**Data extracts:**
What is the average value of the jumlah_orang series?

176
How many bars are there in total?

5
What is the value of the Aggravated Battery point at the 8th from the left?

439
---
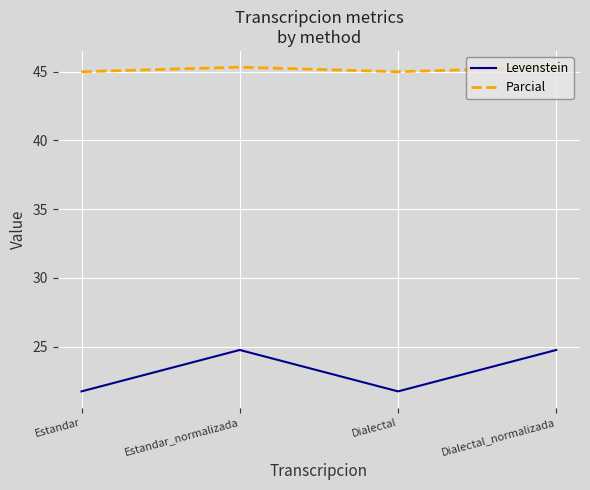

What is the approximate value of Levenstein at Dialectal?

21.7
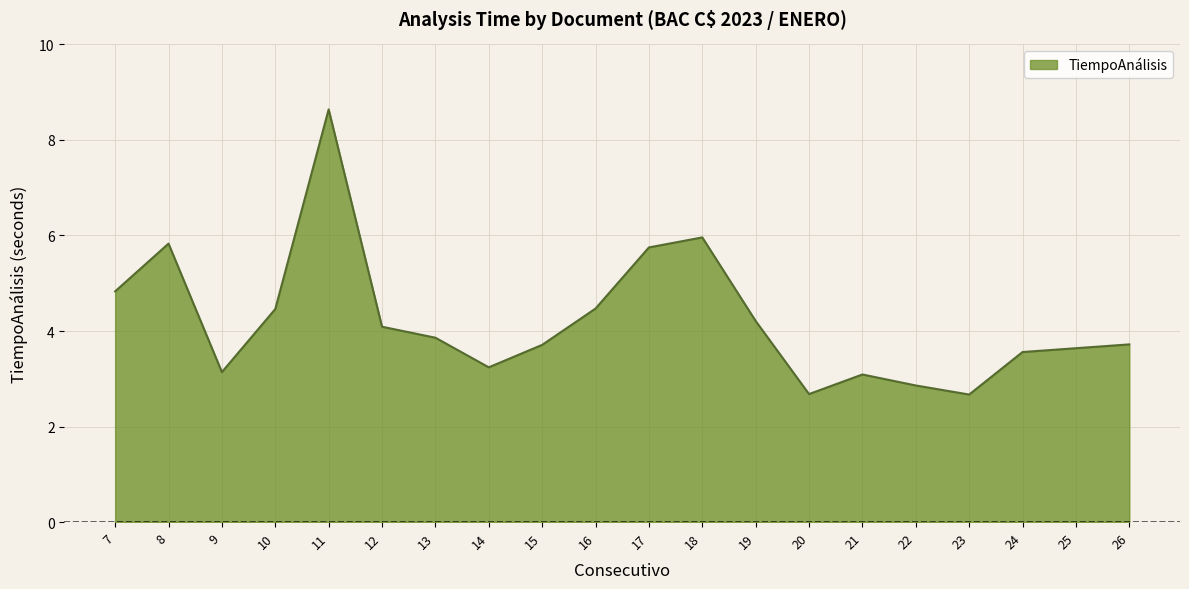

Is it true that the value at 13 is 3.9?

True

**What needs to be done:**
Can you output the rows as a numbered list, beginning at the line that contains "What is the average", ending after the line that contains "What is the value", and leaving out blank lines?

**Solution for this problem:**
1. What is the average value of the jumlah_orang series?
2. 176
3. How many bars are there in total?
4. 5
5. What is the value of the Aggravated Battery point at the 8th from the left?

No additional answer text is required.